初めてのホットエントリ!

 なんと、先日の 天文記事から見る『日本書紀』α群巻とβ群巻 - Cask Strength が、「はてブ」で7usersを集め(11日現在)、拙ブログ初の「注目エントリー」入りを果たしました。書きなぐり・書き捨ての文章がブックマークされて多くの人の目に触れるというのは非常に恥ずかしいものですね・・・。
 ところで、当該エントリーで森氏の「三方沙弥」=「山田史三方」説に疑問を呈しておきましたが、別に山田史三方が三方沙弥でなくても、山田史三方が『日本書紀』β群述作者の一人であるという森氏の説には関係ないではないかと思う人もいるかもしれません。それはそうでしょう。強調したかったのは、そういう人物比定や『日本書紀』の作者探しという作業が、いかほどの意味があるのか、ということでした。現存する限られた資料(『日本書紀』や『続日本紀』といった正史が基本とならざるをえません)に出てくる名前を取り上げて、これがα群の作者、これはβ群の作者、と言われても、

 『日本書紀』成立の謎は、本書によって解明された。

(『日本書紀の謎を解く』228頁)ということにはならないだろうと思います。
 振り返れば、1988年、森氏は「日本語と中国語の交流」(岸俊男編『日本の古代14 ことばと文字』)において、

 α群の音訳については、中国人の手になると考えなければ解けない現象が見られた。α群の文章についても、日本人の手になるとすれば不可解な注釈があった。(中略)それでは、α群の述作を担当した中国人は誰なのか。また、β群の述作にはなぜ中国人が参画しなかったのか。謎の解決はまた新たな謎を呼ぶ。

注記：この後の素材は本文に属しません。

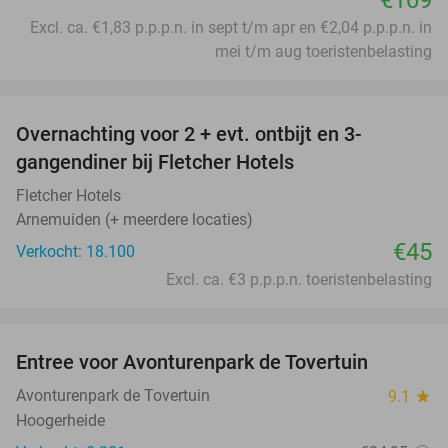
€109
Excl. ca. €1,83 p.p.p.n. in sept t/m apr en €2,04 p.p.p.n. in
mei t/m aug toeristenbelasting
favorite_border
Overnachting voor 2 + evt. ontbijt en 3-
gangendiner bij Fletcher Hotels
Fletcher Hotels
Arnemuiden (+ meerdere locaties)
€45
Verkocht: 18.100
Excl. ca. €3 p.p.p.n. toeristenbelasting
favorite_border
Entree voor Avonturenpark de Tovertuin
34%
Avonturenpark de Tovertuin
9.1
star
Hoogerheide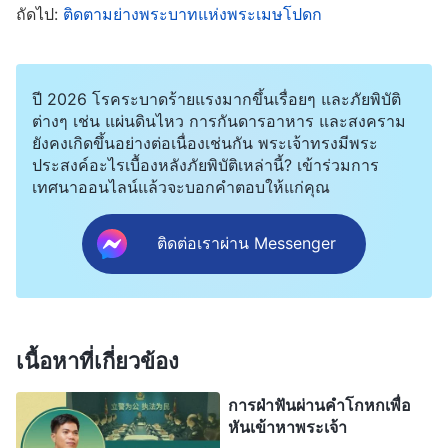
ถัดไป:
ติดตามย่างพระบาทแห่งพระเมษโปดก
วันต่อมาแม่ของฉันก็พูดย้ำว่าฉันควรตรวจสอบพระ
ราชกิจของพระเจ้าผู้ทรงมหิทธิฤทธิ์ แม่พูดว่าถ้าฉัน
ปี 2026 โรคระบาดร้ายแรงมากขึ้นเรื่อยๆ และภัยพิบัติ
พลาดโอกาสนี้ที่จะต้อนรับองค์พระผู้เป็นเจ้า จะนึก
ต่างๆ เช่น แผ่นดินไหว การกันดารอาหาร และสงคราม
เสียใจก็สายไปแล้ว แล้วฉันก็คิดว่า “แค่ไปดูว่าพวกเขา
ยังคงเกิดขึ้นอย่างต่อเนื่องเช่นกัน พระเจ้าทรงมีพระ
ประกาศเรื่องอะไรก็คงได้มั้ง ฉันจะได้หาคำตอบว่า
ประสงค์อะไรเบื้องหลังภัยพิบัติเหล่านี้? เข้าร่วมการ
เทศนาออนไลน์แล้วจะบอกคำตอบให้แก่คุณ
พระเจ้าผู้ทรงมหิทธิฤทธิ์ทรงเป็นองค์พระเยซูเจ้าผู้ทรง
กลับมาจริงหรือเปล่า” สุดท้ายแล้ว ฉันก็ตกลงที่จะไปฟัง
ติดต่อเราผ่าน Messenger
การสามัคคีธรรมของพวกเขา ในการชุมนุม พี่น้อง
หยางจากคริสตจักรแห่งพระเจ้าผู้ทรงมหิทธิฤทธิ์ พูดถึง
เรื่องแผนการบริหารจัดการหกพันปีของพระเจ้า รวม
ถึงว่าซาตานทำให้ผู้คนเสื่อมทรามยังไง และพระเจ้า
เนื้อหาที่เกี่ยวข้อง
ทรงพระราชกิจทีละขั้นตอนเพื่อความรอดของมนุษย์ยัง
การฝ่าฟันผ่านคำโกหกเพื่อ
ไง ฉันไม่เคยได้ยินการสามัคคีธรรมที่ให้ความรู้แจ้ง
หันเข้าหาพระเจ้า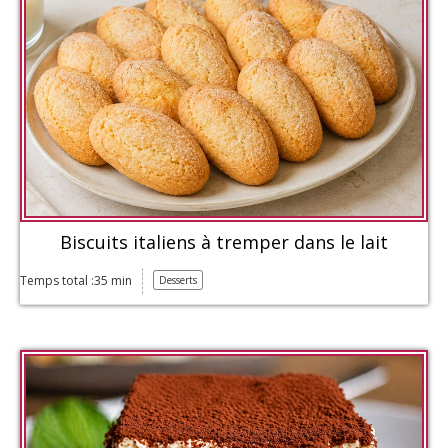
Biscuits italiens à tremper dans le lait
Temps total :35 min
Desserts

(中公文庫版、201-202頁)と述べます。その3年後に刊行された『古代の音韻と日本書紀の成立』においても、

 α群を日本の事情に精通しない中国人が著わし、その後、β群を日本人が著わした、というのがおおよその結論である。

(163頁)とします。より慎重な記述ですよね。
 このままで良かったのではないか、というのが、先日申し上げた私の感想だったわけです。
 せっかくの機会なので、「書きなぐり」のままにするのではなく、若干の補足説明を致しました。蛇足に過ぎなかったことを懼れます。